Perhaps there is ONLY one positive argument that could be recognised for the initial transportation of the marbles to Btitain. Inadvertantly, when these beautiful pieces were exhibited, they did serve to inspire an interest in and love for Greece. By extension, their exhibition in London brought attention to the contemporary problems of Greece; and this indirectly also served to muster support for Lord Byron and other philhellenes who joined the Greek struggle against the Turks.

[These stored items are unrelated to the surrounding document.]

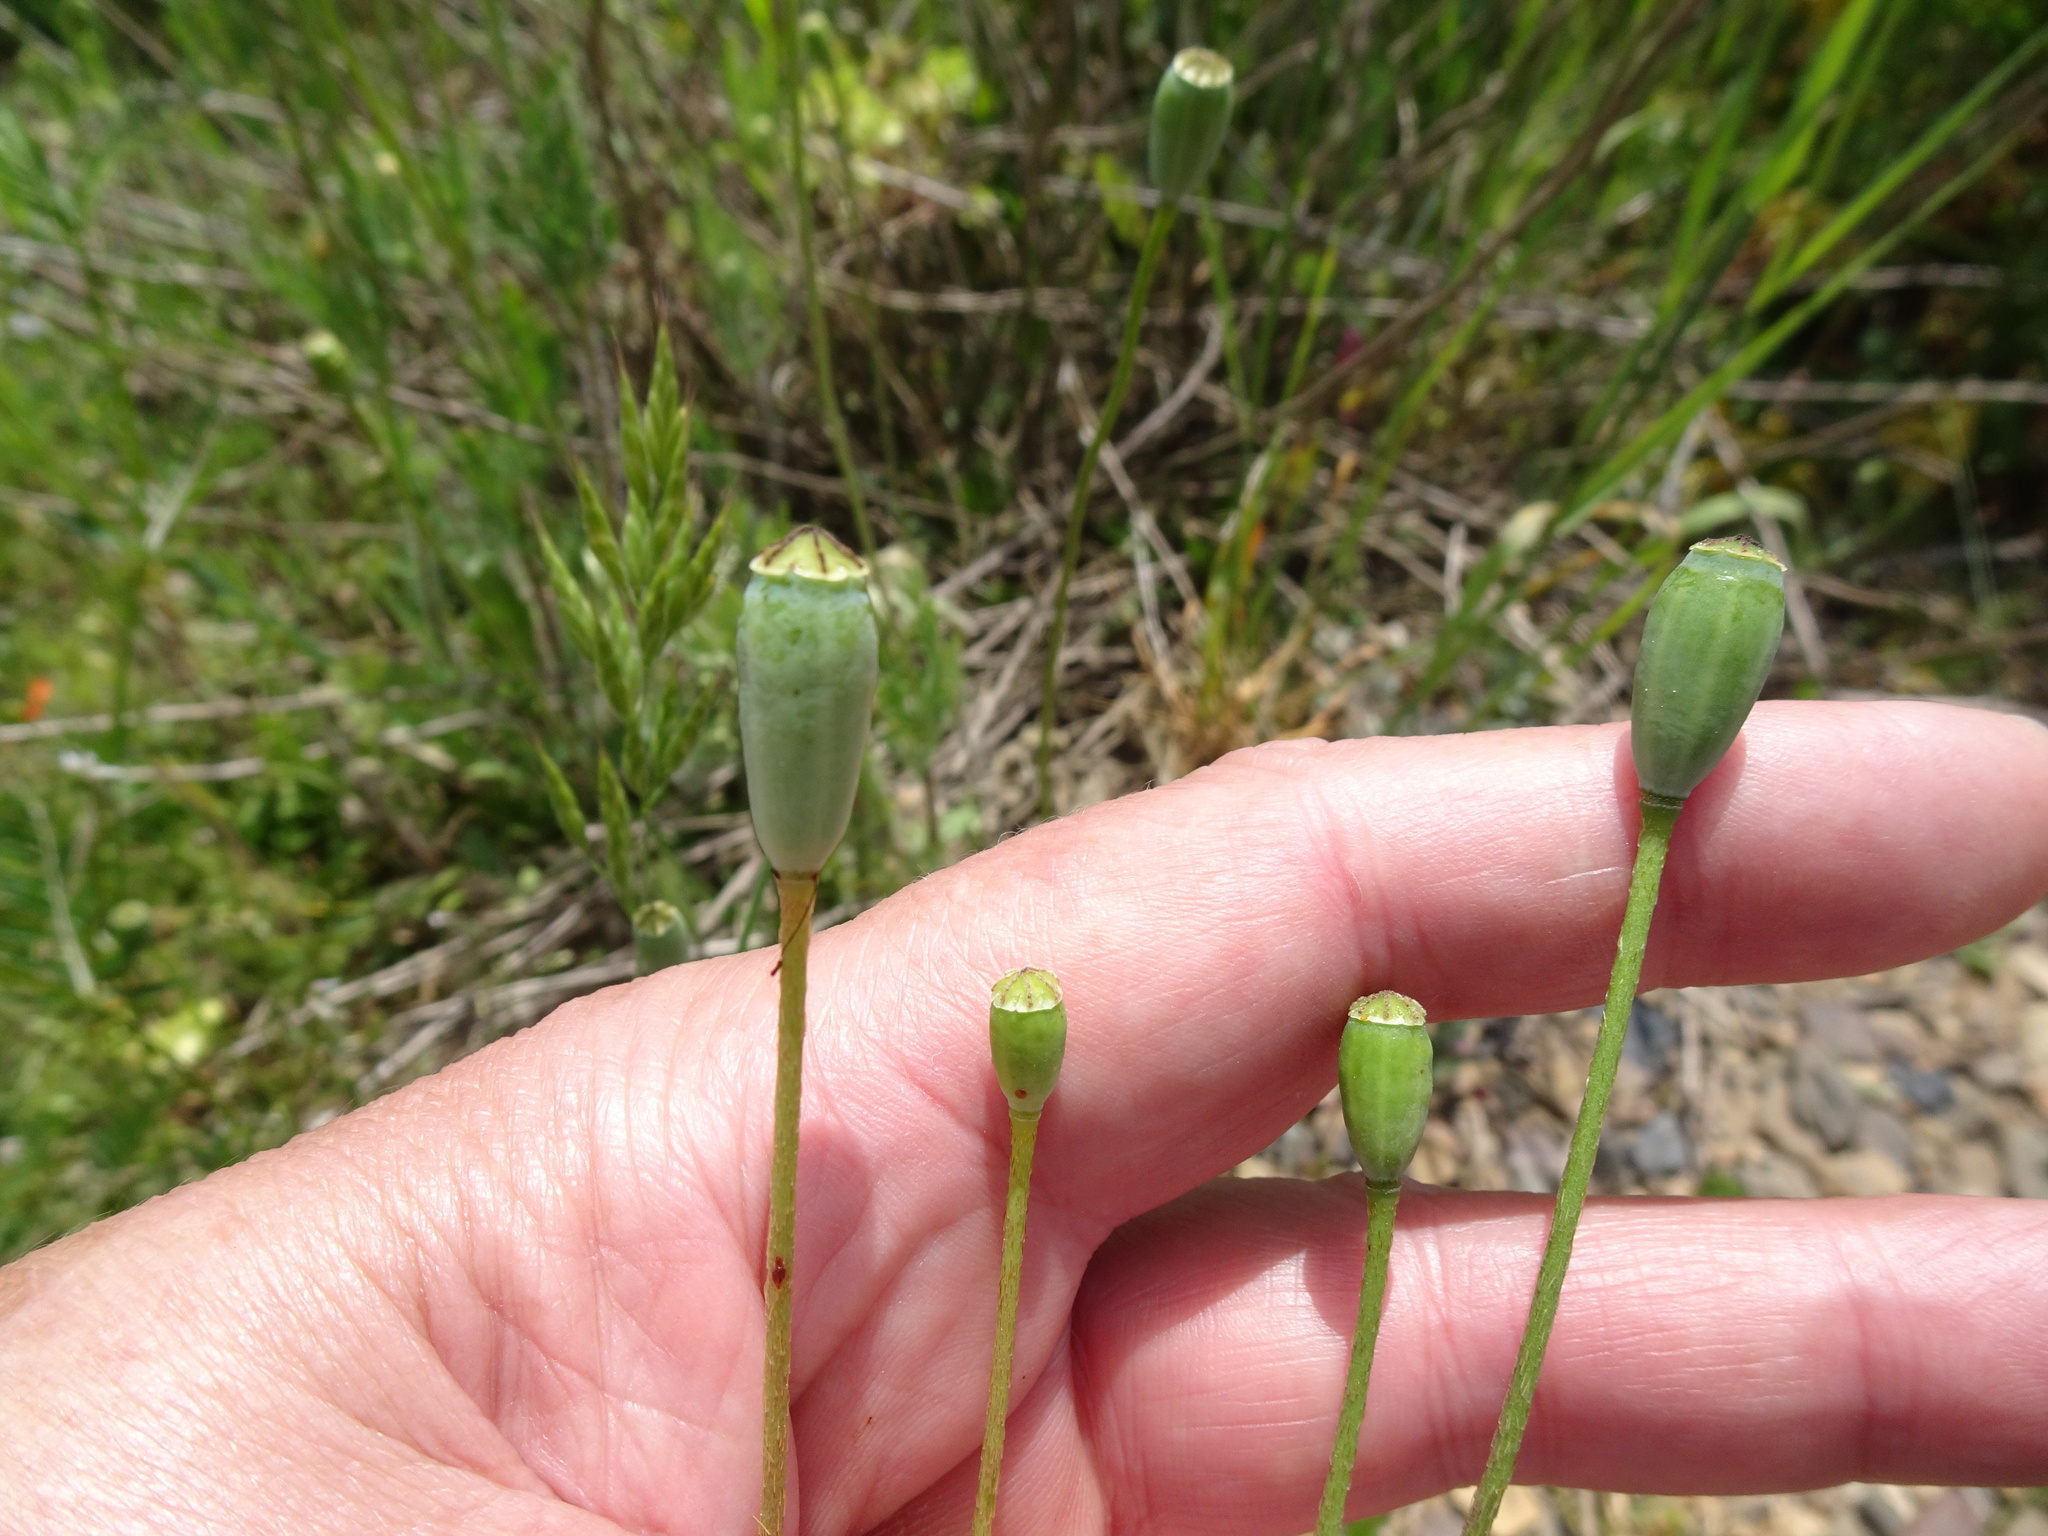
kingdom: Plantae
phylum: Tracheophyta
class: Magnoliopsida
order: Ranunculales
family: Papaveraceae
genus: Papaver
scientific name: Papaver dubium
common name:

Were the British government to honour 'promises' to have the marbles returned, then without doubt the marbles would be once again safe and protected. It is unlikely that they would be replaced in their pristine position, exposed to the elements and pollution - but housed in the museum located within the Acropolis. However, the question of their return does not depend on whether Greece can prove whether she can look after them. This question should not arise since they belong to Greece and the British Museum is thus holding property that has been stolen from the Greek state. Perhaps the British Museum is really worried that their return might be a precedent for other countries like Egypt etc. to demand what is rightfully theirs.
I highly recommend this book, for anyone having an interest on the subject. In 1998 it was selling for $16.50, its current hefty price been a testament to its attributes.
The book renders an account of the circumstances of the removal of the marbles from the Parthenon, in the context of the attendant wordily geopolitical events. The journey of the marbles to England, and their subsequent fate are vividly described. References are made to the campaign initiated by Greece upon gaining its independence from the Ottoman Empire, and upon its inception as a new constitutional state, approx. two centuries ago, calling for the return of the marbles. This campaign continues today, at a high diplomatic and political cost to Greece.
Many intellectuals from around the world have joined Greece in this emotionally charged campaign.
The subject is well researched and the story is extremely fascinating. The writing is crisp, witty, and at times entertaining. The author restricts himself to the facts, the reader allowed to draw his/her own conclusions.
This book is a "perpetual holding" of my library.